*What to work on*: Scan the records below for the line with "2、以事业关系划分为团队$，每个人都有所属的事业茶团。" and the line with "4、用户自治审核内容机制：为". Repeat those two lines and every line between them exactly, and nothing else.

*Collected data*:

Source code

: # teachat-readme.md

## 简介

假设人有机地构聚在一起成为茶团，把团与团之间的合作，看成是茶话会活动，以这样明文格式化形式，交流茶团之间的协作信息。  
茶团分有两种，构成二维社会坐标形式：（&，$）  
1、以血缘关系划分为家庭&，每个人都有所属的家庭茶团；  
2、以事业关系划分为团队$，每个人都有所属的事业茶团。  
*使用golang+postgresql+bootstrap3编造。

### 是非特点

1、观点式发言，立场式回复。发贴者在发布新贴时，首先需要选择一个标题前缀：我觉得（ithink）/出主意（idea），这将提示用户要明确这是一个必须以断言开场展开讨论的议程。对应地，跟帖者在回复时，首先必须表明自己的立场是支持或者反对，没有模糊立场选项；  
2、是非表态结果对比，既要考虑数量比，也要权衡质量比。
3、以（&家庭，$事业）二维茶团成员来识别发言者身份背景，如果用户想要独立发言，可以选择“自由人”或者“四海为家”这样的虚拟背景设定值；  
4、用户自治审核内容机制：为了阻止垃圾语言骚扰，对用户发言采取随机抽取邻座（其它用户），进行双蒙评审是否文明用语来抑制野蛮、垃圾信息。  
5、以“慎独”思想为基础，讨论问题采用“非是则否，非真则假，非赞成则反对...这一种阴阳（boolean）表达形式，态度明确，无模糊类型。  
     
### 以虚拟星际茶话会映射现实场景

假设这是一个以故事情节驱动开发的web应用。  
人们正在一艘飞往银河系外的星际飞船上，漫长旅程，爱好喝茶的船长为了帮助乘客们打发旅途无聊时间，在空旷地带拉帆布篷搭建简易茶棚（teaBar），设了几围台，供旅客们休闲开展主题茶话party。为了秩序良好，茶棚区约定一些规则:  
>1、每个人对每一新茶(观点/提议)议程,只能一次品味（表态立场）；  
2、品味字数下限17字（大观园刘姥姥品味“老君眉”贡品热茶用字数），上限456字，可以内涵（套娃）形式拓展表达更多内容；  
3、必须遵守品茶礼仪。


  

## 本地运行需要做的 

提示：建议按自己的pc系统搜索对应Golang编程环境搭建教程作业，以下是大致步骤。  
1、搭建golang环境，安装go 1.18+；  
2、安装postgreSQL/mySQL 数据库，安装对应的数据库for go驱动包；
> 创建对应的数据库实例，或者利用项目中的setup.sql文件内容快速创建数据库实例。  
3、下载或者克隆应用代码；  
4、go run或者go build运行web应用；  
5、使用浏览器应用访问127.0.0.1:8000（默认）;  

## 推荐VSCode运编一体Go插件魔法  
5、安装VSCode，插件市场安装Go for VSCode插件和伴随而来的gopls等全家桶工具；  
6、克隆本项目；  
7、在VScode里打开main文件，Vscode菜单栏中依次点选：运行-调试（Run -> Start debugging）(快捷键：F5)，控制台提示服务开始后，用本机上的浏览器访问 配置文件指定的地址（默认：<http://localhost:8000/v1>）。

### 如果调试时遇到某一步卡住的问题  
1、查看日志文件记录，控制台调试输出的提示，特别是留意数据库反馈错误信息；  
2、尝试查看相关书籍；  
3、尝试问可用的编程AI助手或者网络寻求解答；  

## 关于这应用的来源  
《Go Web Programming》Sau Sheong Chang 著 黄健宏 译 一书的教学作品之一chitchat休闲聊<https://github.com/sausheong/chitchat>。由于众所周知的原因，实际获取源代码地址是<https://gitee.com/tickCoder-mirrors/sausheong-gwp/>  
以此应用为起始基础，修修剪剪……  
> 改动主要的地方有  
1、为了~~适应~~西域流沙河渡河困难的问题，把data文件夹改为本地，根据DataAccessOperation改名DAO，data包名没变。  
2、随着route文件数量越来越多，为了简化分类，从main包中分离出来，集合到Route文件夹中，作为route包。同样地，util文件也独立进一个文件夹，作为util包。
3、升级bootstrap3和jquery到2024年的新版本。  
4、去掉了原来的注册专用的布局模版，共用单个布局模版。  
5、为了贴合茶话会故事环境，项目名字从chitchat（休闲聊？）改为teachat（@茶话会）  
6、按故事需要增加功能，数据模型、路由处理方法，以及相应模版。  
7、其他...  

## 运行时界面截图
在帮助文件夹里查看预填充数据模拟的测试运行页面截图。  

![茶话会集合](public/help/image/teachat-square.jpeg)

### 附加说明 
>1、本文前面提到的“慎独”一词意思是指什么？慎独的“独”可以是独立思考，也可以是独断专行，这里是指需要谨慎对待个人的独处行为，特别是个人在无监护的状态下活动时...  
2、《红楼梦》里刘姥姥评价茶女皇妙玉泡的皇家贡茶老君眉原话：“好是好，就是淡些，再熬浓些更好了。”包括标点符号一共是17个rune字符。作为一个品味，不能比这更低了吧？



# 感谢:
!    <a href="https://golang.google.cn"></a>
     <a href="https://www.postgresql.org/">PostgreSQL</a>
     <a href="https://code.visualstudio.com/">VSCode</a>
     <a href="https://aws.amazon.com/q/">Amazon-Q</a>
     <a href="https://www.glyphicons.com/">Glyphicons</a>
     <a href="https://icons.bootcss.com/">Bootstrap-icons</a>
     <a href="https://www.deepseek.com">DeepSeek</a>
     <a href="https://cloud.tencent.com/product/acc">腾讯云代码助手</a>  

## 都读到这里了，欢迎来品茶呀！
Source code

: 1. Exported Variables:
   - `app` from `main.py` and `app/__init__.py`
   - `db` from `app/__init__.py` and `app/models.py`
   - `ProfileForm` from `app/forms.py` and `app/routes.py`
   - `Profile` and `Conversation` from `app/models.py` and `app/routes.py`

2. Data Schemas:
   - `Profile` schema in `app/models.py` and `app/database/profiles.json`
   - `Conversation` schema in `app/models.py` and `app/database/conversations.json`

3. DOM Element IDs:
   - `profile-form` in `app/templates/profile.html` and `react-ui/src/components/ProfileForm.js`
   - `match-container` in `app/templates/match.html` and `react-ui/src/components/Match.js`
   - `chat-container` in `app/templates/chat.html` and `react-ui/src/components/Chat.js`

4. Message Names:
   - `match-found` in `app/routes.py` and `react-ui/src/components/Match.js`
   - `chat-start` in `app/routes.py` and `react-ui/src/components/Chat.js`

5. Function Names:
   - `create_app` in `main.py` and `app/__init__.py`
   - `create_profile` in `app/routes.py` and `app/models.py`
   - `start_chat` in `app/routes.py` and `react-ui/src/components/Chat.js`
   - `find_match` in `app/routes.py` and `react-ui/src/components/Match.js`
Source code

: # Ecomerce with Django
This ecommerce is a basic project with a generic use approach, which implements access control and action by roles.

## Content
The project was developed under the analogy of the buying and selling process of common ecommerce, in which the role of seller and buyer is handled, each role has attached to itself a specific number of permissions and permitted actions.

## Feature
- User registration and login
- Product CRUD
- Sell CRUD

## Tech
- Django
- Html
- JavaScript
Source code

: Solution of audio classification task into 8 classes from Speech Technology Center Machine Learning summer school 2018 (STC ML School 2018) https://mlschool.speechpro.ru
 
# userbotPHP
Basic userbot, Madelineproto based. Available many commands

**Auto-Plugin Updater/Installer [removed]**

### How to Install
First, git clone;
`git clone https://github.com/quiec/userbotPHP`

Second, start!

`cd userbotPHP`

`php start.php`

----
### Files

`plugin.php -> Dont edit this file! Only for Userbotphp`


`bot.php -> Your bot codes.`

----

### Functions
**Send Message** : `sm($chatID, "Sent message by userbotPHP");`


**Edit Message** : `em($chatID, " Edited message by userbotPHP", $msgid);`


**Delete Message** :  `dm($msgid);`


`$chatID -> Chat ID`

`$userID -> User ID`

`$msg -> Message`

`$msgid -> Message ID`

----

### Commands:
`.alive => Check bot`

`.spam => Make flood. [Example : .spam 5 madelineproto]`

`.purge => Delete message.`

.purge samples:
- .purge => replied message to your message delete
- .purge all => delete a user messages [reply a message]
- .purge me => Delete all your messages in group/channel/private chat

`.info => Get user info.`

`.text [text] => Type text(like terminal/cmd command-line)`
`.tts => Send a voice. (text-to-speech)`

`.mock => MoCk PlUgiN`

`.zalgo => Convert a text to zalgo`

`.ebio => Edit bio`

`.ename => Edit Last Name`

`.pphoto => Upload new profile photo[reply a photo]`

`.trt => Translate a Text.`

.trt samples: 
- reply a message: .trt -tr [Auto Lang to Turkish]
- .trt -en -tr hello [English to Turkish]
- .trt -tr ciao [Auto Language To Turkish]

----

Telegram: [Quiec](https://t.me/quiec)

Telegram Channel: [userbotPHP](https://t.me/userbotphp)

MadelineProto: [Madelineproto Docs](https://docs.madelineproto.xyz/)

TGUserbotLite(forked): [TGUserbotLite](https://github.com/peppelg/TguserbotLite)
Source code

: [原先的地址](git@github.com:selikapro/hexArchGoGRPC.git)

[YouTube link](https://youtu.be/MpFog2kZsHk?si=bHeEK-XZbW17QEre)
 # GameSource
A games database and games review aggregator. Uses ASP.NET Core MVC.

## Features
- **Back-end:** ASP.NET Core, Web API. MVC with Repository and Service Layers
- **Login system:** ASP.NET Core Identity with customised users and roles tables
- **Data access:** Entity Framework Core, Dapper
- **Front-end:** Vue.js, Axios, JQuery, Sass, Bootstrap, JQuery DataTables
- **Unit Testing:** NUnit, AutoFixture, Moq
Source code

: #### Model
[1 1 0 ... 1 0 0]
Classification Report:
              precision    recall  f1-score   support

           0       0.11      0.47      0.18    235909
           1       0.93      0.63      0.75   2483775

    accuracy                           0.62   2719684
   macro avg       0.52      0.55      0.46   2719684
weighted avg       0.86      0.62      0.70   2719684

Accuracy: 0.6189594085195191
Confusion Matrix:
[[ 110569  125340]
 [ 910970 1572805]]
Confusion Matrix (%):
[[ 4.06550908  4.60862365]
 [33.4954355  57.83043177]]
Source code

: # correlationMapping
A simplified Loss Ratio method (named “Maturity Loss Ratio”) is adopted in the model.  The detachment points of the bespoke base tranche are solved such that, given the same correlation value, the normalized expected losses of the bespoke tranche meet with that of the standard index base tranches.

*Result*:
2、以事业关系划分为团队$，每个人都有所属的事业茶团。  
*使用golang+postgresql+bootstrap3编造。

### 是非特点

1、观点式发言，立场式回复。发贴者在发布新贴时，首先需要选择一个标题前缀：我觉得（ithink）/出主意（idea），这将提示用户要明确这是一个必须以断言开场展开讨论的议程。对应地，跟帖者在回复时，首先必须表明自己的立场是支持或者反对，没有模糊立场选项；  
2、是非表态结果对比，既要考虑数量比，也要权衡质量比。
3、以（&家庭，$事业）二维茶团成员来识别发言者身份背景，如果用户想要独立发言，可以选择“自由人”或者“四海为家”这样的虚拟背景设定值；  
4、用户自治审核内容机制：为了阻止垃圾语言骚扰，对用户发言采取随机抽取邻座（其它用户），进行双蒙评审是否文明用语来抑制野蛮、垃圾信息。  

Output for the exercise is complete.